Curveball du jour: “Do you sell fishing rods, Dad?” (I do not.) Also weird, Freya’s still randomly singing the Sri Lankan national anthem. It’s not a good one – especially if you only know the first few words. She gets this from her grandfather, who only knows verse one of Louis Armstrong’s “Cheesecake”.
Fiona gets a text to say we’ve used up 80 per cent of our monthly 35GB data package. Not ideal
Fiona gets a text to say we’ve used up 80 per cent of our monthly 35GB data package. Not ideal when your employer needs you to watch a legally-binding work slideshow that takes two hours. A 1GB top-up will cost £15: at present rate we must be using more than 2GB per day. Of course, the idea is you upgrade to the next payband (you can’t downgrade, within your 12-month contract). Equally-of-course, we’re going to try to avoid doing so. (Naturally, my immediate response is to download a couple of new audiobooks – like when I’m running out of money I get antsy to buy paper books, in case I can’t once my account is empty.) A friend in Colombo asks if we’re up for a video chat tomorrow morning.
Freya demands to make a sword. Fiona complies. They make some sort of scimitar (cool, cool), but in so doing drop a pack of glitter stars all over the living room carpet.
Fiona receives a work e-mail telling her she has an induction session tomorrow. It also includes a briefing booklet which begins, “The first section will be useful prior to arrival in the Falkland Islands…” There is a list of what to bring.

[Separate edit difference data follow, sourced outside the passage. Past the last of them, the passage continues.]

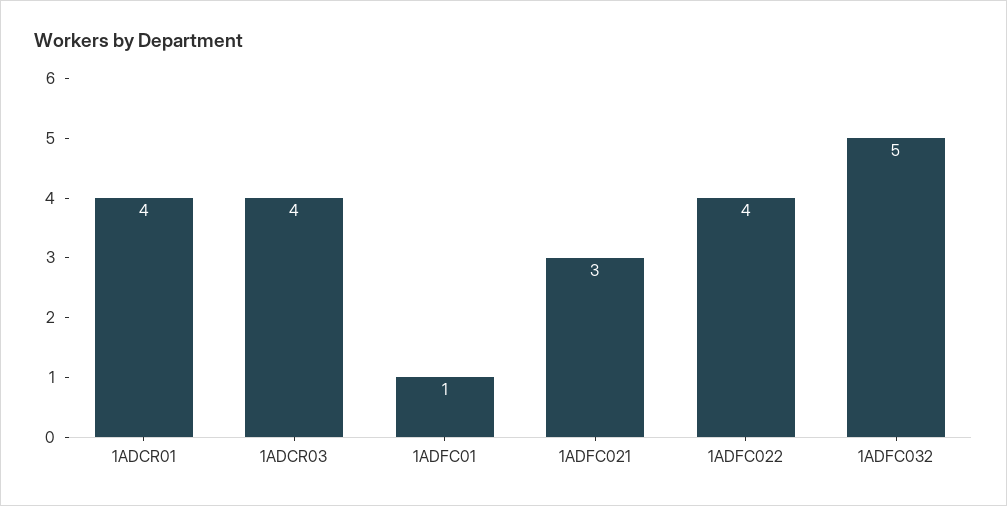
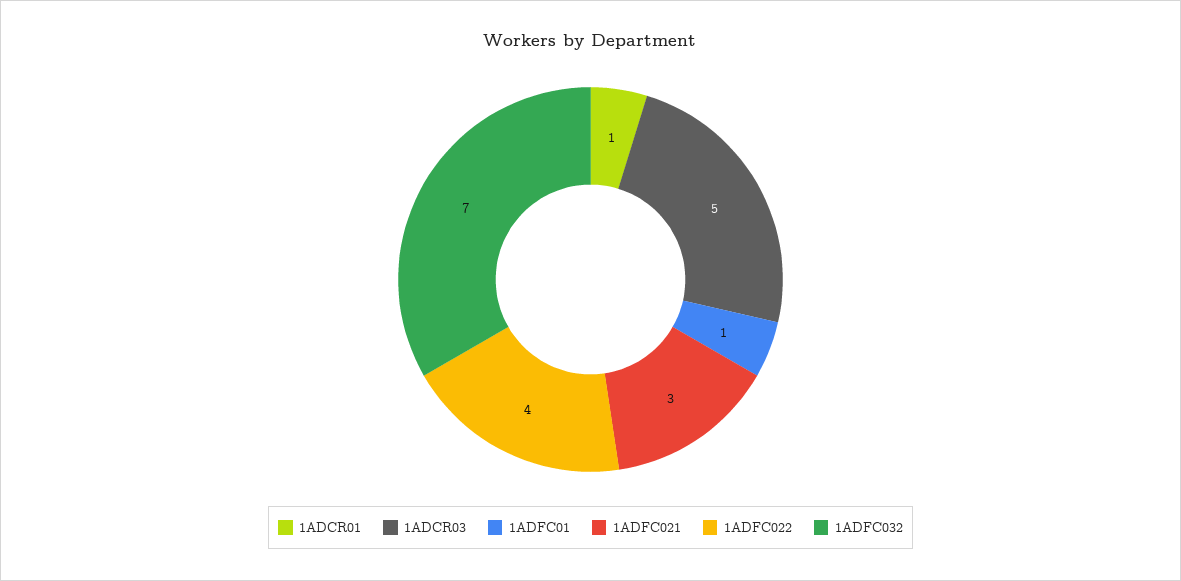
1ADCR01: 4 -> 1
1ADCR03: 4 -> 5
1ADFC032: 5 -> 7

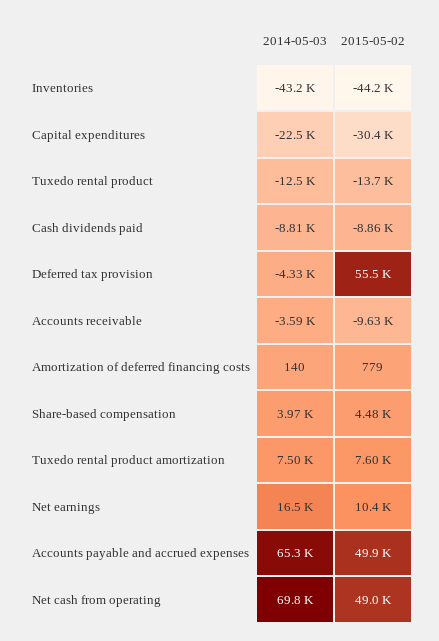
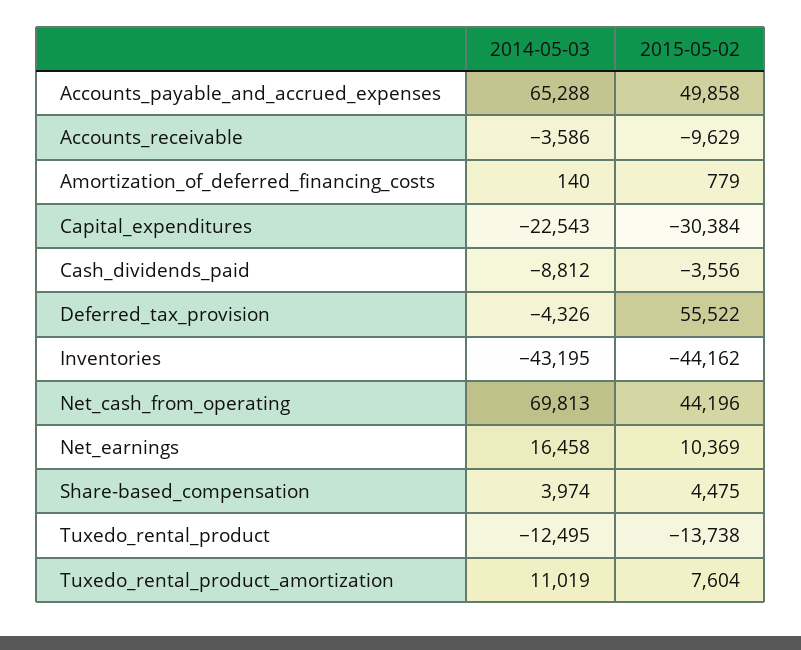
2015-05-02, Cash dividends paid: -8860 -> -3556
2014-05-03, Tuxedo rental product amortization: 7500 -> 11019
2015-05-02, Net cash from operating: 49000 -> 44196

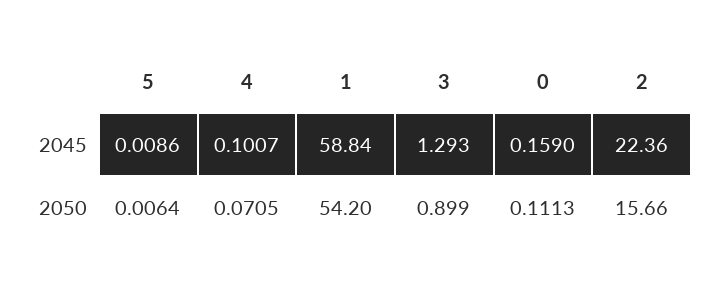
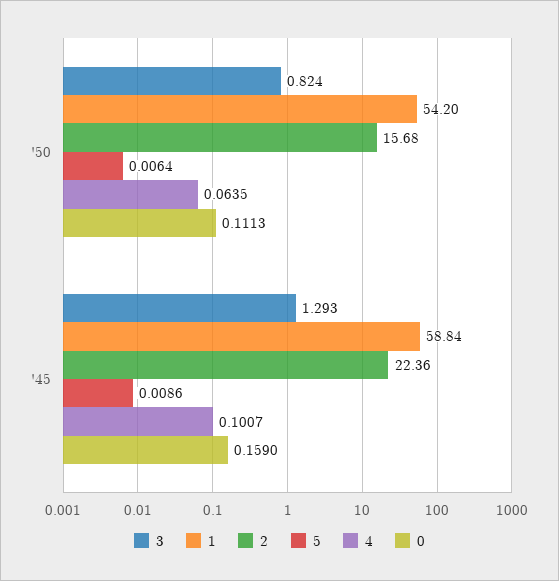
4, 2050: 0.0705 -> 0.0635
3, 2050: 0.899 -> 0.824
2, 2050: 15.66 -> 15.68

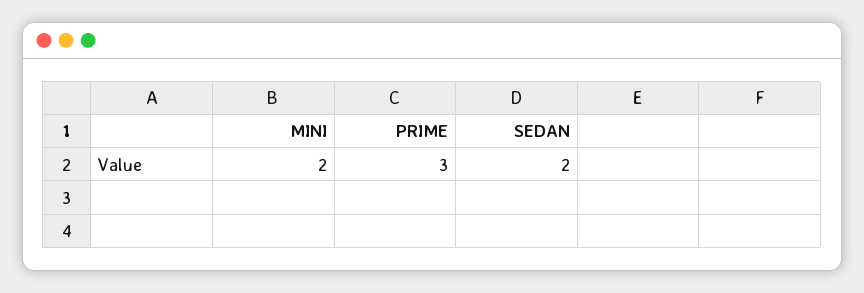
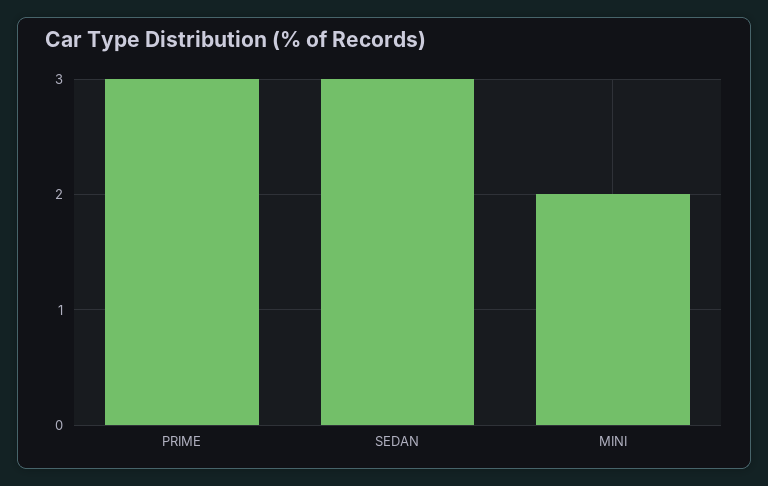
SEDAN: 2 -> 3

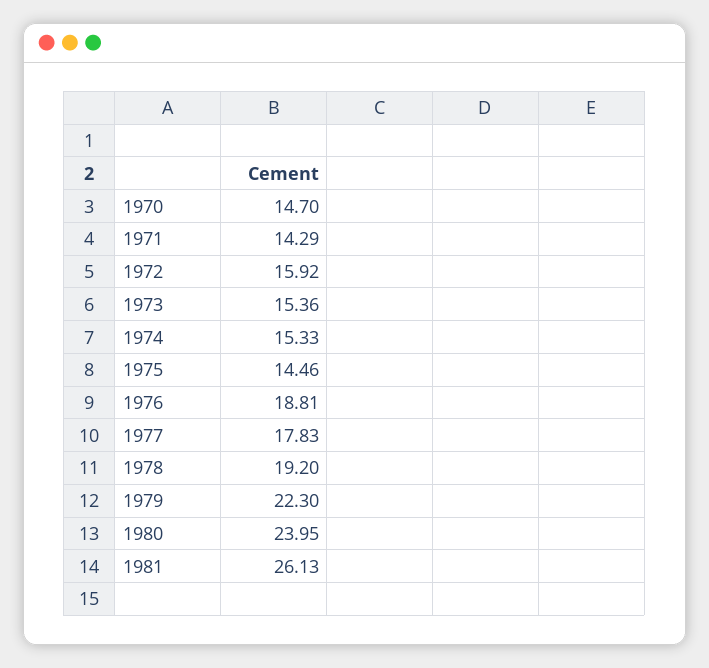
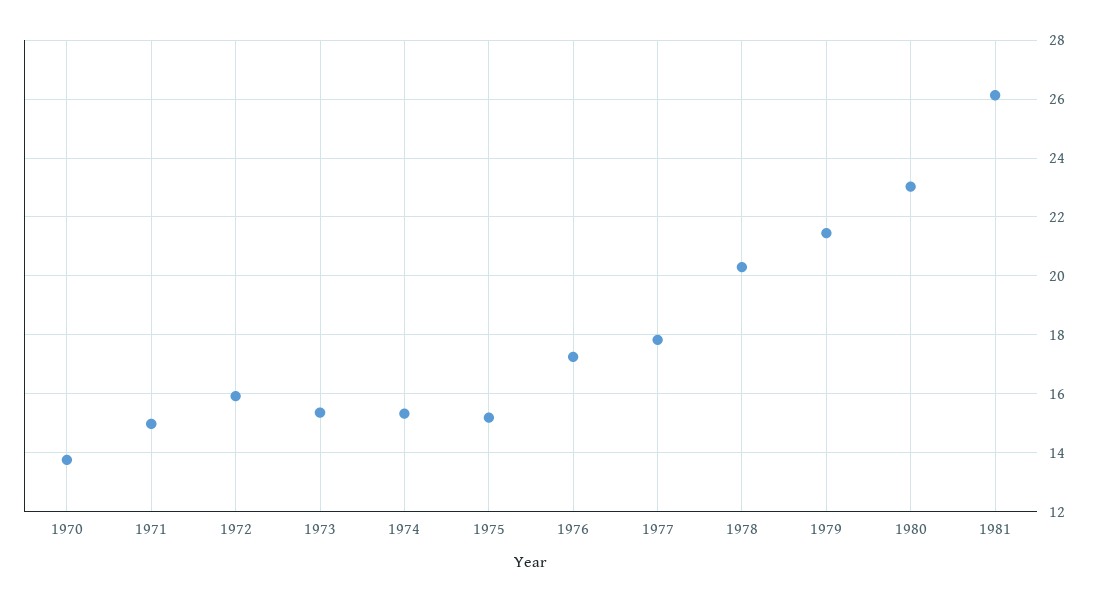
1970: 14.7 -> 13.75
1971: 14.29 -> 15
1975: 14.46 -> 15.25
1976: 18.81 -> 17.25
1978: 19.2 -> 20.25
1979: 22.3 -> 21.5
1980: 23.95 -> 23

I’ll tell the shipping company to turn the boat around.
Neighbour Dad tells me the reason there’s no postbox here is… there’s no postman. Post goes to a PO box in town, to major places of employment, or to the islands where the planes land. I remember the first time I heard of PO boxes (outside TV competitions), when my father’s cousin in rural South Africa had to drive for about half an hour to get his mail from the nearest town. Better yet, he had a Porsche (I think) which was garaged in that town, because it couldn’t hack the farm roads. So he had to drive to town to get that too.

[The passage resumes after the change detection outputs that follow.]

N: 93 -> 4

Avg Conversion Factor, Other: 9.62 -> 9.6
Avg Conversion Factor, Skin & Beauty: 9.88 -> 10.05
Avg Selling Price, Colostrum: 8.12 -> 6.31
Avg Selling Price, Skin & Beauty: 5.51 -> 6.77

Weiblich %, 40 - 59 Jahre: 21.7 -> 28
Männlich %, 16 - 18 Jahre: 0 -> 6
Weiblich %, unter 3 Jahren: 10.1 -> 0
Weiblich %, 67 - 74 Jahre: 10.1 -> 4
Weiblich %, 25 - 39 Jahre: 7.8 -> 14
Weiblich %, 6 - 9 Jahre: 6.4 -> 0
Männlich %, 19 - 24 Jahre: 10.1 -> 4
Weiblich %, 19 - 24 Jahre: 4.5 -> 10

At 7:23pm the phone call comes: we don’t have Covid. “Would you be able to pass that on to Adam as well?” they say. By my maths we arrived at about half-nine, two weeks ago this evening. The hospital don’t see it that way.
To celebrate, Fiona gets boozy with some friends on WhatsApp (data!), while I get to count out 240 pieces of fusilli. “I wish I could have wine,” Freya sighs, wistfully.
So, there it is. The Falkland Islands, here we come! I’ll to have to start some sort of job-hunt in the morning. On Saturday night the main feature at the cinema is Terminator. And then there’s the community picnic at the Old Stone Corral (verbatim, I swear), Sunday lunchtime.
I tell you what, though: first thing tomorrow, I am going for a fucking run.